• INSTRUCTION A: In the patch text below, list each distinct label that begins a line and ends with a colon.

• EXERCISE TEXT:
-*-
From ba6306e3f648a857ae52ddcabc2859542fd2f94c Mon Sep 17 00:00:00 2001
From: Herbert Xu <herbert@gondor.apana.org.au>
Date: Thu, 16 May 2019 15:19:46 +0800
Subject: rhashtable: Remove RCU marking from rhash_lock_head

The opaque type rhash_lock_head should not be marked with __rcu
because it can never be dereferenced.  We should apply the RCU
marking when we turn it into a pointer which can be dereferenced.

This patch does exactly that.  This fixes a number of sparse
warnings as well as getting rid of some unnecessary RCU checking.

Signed-off-by: Herbert Xu <herbert@gondor.apana.org.au>
Signed-off-by: David S. Miller <davem@davemloft.net>
---
 include/linux/rhashtable.h | 58 +++++++++++++++++++++++++---------------------
 1 file changed, 32 insertions(+), 26 deletions(-)

(limited to 'include')
-*-
Short-answer chart tasks

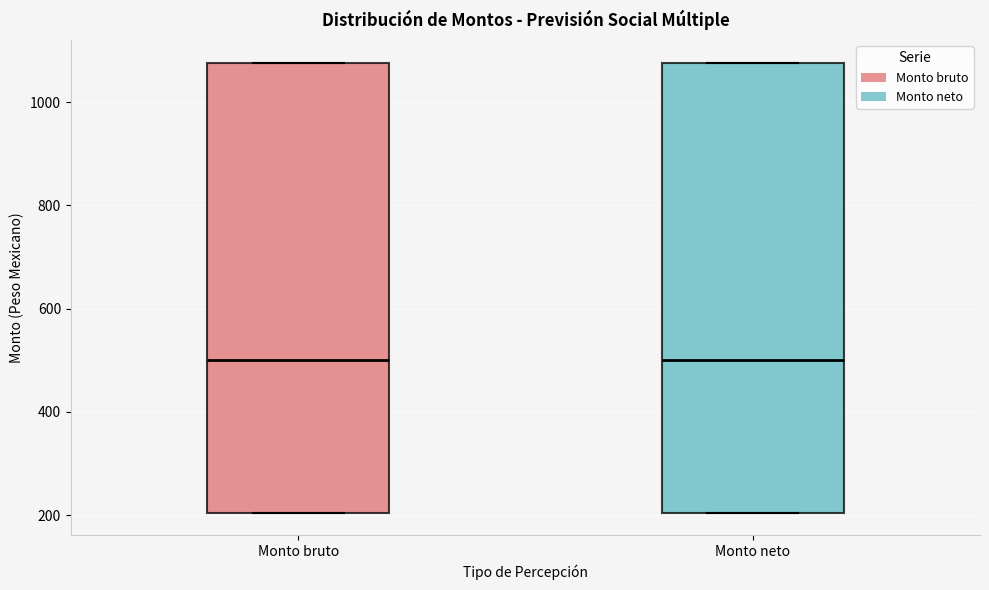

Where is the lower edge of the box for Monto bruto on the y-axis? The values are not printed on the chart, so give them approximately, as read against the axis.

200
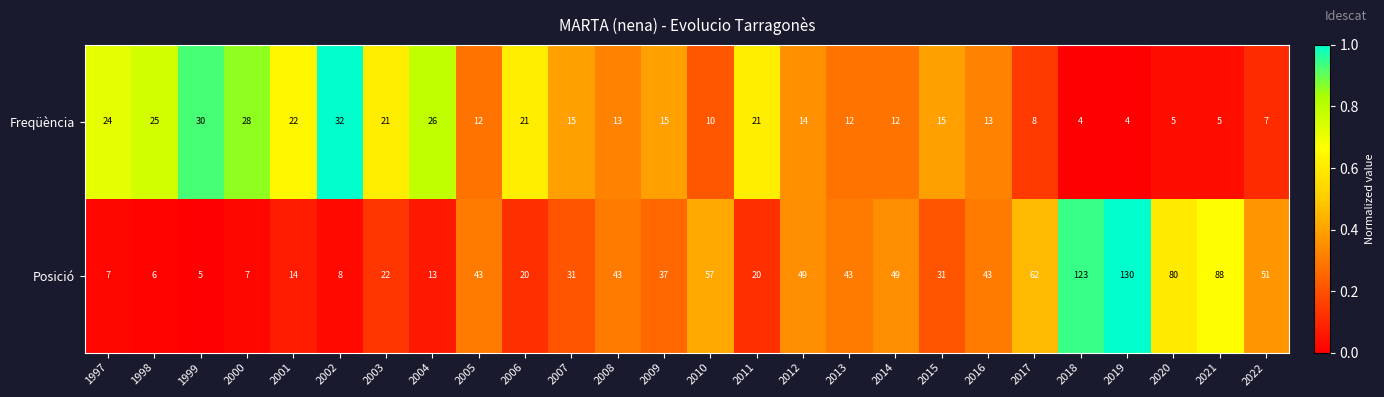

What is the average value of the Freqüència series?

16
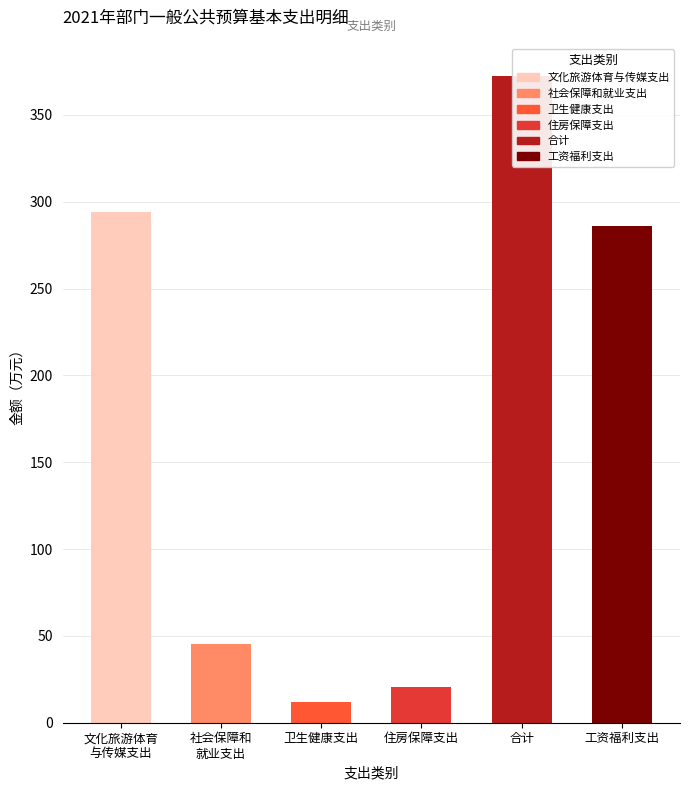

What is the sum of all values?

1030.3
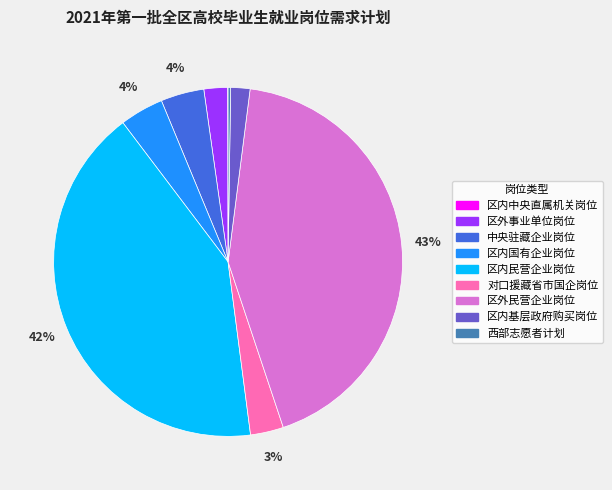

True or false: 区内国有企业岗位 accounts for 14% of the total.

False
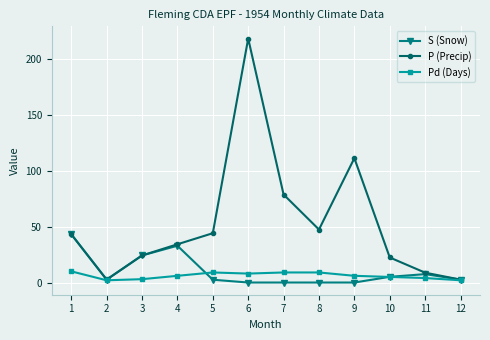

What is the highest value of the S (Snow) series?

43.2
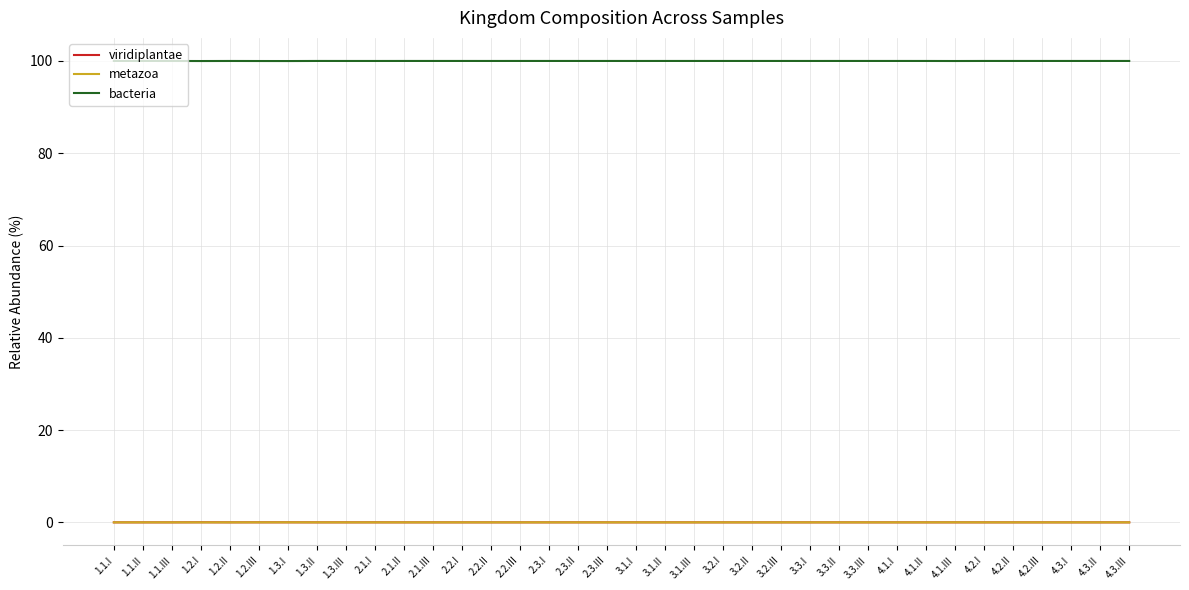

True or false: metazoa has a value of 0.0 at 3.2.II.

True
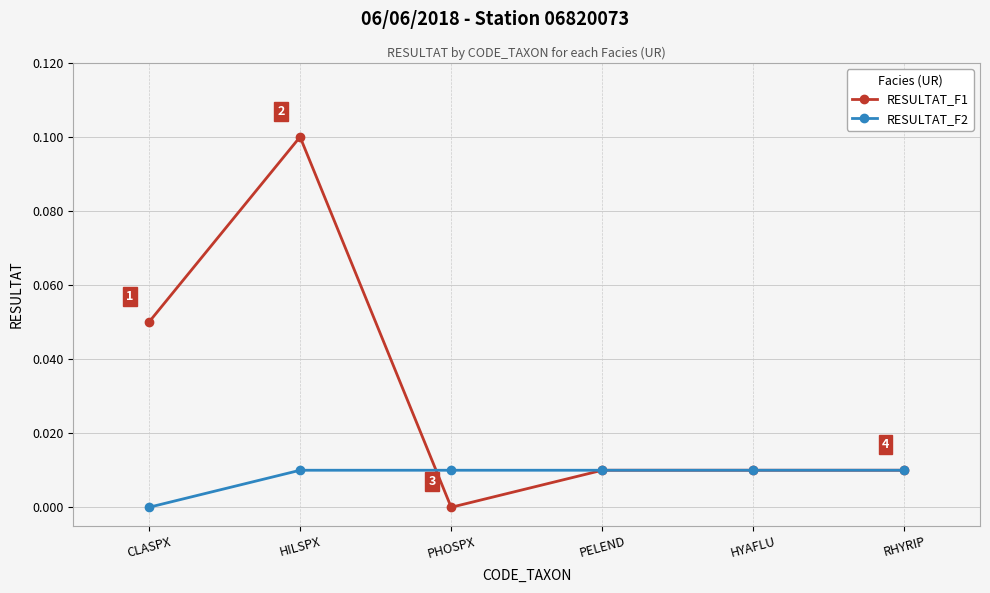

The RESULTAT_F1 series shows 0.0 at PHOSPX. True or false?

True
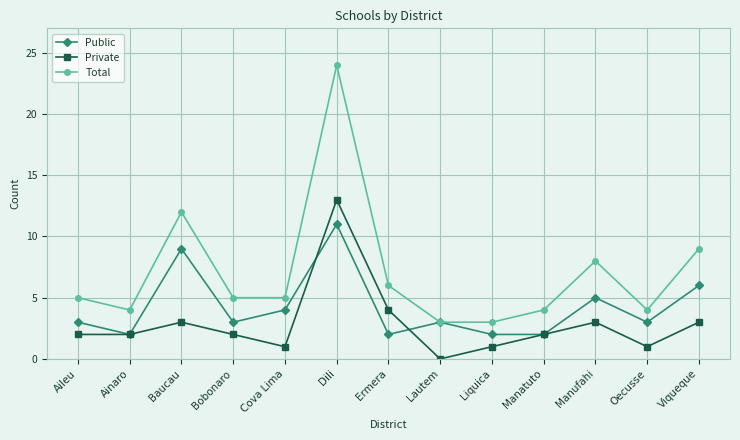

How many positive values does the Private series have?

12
-*-
• INSTRUCTION B: Reproduce the rows from the line containing "What is the average" through the end of the rows, swapping "series" for "data set" and leaving everything else unchanged. Omit the pictures from your answer.

• ANSWER SPACE A: From, Date, Subject, Signed-off-by

• ANSWER SPACE B:
What is the average value of the Freqüència data set?

16

What is the sum of all values?

1030.3

True or false: 区内国有企业岗位 accounts for 14% of the total.

False

What is the highest value of the S (Snow) data set?

43.2

True or false: metazoa has a value of 0.0 at 3.2.II.

True

The RESULTAT_F1 data set shows 0.0 at PHOSPX. True or false?

True

How many positive values does the Private data set have?

12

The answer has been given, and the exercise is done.